BlackSky Wins $4.4M Contract for AI Space-Based Imagery
While the world has been captivated by images from NASA’s James Webb Space Telescope looking out into the far reaches of the universe, one company has been facing its space-based imagery monitoring system toward Earth’s surface instead. BlackSky, which Thursday announced it was awarded a $4.4 million contract from the Intelligence Advanced Research Projects Activity (IARPA), provides a quantitative analysis of Earth’s surface using space-based images.
BlackSky uses geospatial satellites and AI-enabled software to monitor strategic locations of interest for its customers. For example, a supply chain professional may use BlackSky’s products to keep an eye on freight shipments remotely. When there’s a change in traffic at or between ports, BlackSky’s software can alert teams and empower them to make decisions on alternative shipping routes.
The $4.4 million IARPA award will support the second phase of BlackSky’s multi-year Space-based Machine Automated Recognition Technique (SMART) program. The program will automate the analysis of BlackSky’s geospatial imagery data to perform broad-area searches for natural and man-made events.
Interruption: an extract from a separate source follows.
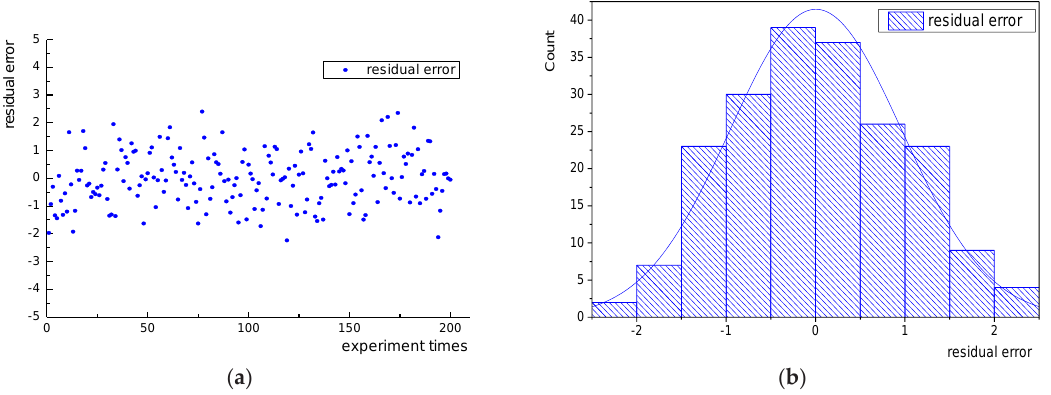
Figure 11. Residual analysis of the prediction results of the hybrid DDTree model: ( a ) the plot of residuals, ( b ) the residual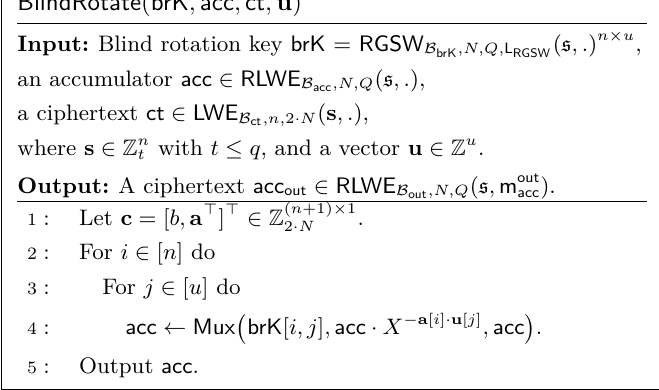
BlindRotate ( brK , acc , ct , u )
So far the company has developed supervised and semi-supervised ML algorithms to automatically recognize and detect heavy construction projects including military bases, stadiums, campuses, dams and airports.
“As part of our work, BlackSky created a high-performance MLOps (machine learning operations) framework that was ultimately selected to perform as the core infrastructure to the entire SMART program,” BlackSky Chief Innovation Officer Patrick O’Neil said in a statement. “The MLOps framework will extend BlackSky’s Spectra AI tasking and analytics capabilities and accelerate the development of SMART technologies that make quick sense of the immense volume and complexity of space-based image data.”
In addition to the $4.4 million contract, BlackSky continues to grow its team. As of publication, the company is hiring for 45 positions across departments and offices, including 15 roles tied to its office in Seattle or open for remote work.